Os bancos centrais das economias desenvolvidas têm, agora, de incorporar nos seus cenários a transição geopolítica em curso: a consolidação de uma estratégia expansionista na frente europeia por parte da Rússia e a perceção de que a China encerrou o período de “paciência estratégica” (advogado por Deng Xiaoping, o líder chinês que iniciou o processo de reformas após a queda do maoismo) para iniciar uma fase de construção de uma coligação mundial alternativa à dominada pelos Estados Unidos.

O neologismo greedflation também preocupa o BCE. Segundo as atas da reunião de março do BCE, publicadas em abril, Lane alertou para o facto de que “o aumento nos lucros foi significativamente mais dinâmico” (do que os salários ou os impostos) no surto inflacionário.
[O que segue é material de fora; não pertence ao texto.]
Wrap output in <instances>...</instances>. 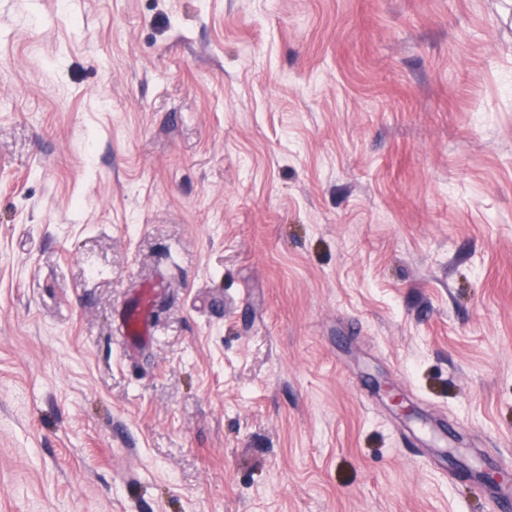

Um artigo publicado no blogue do BCE, assinado por Óscar Arce, diretor-geral do BCE para a investigação económica, denunciava a lógica de “olho-por-olho” que está a ser posta em prática pelas empresas para arrecadar lucros extraordinários à custa da subida dos preços.

Uma análise publicada por Maeva Cousin, da Bloomberg Economics, revelava que, no último trimestre do ano passado, 69% da subida dos preços deve-se aos lucros, quando no final de 2019, antes da pandemia, o impacto era de 37%. Para o caso de Portugal, a Bloomberg Economics avança que, no final do ano passado, a dinâmica dos lucros influenciava 57,5% do surto inflacionista.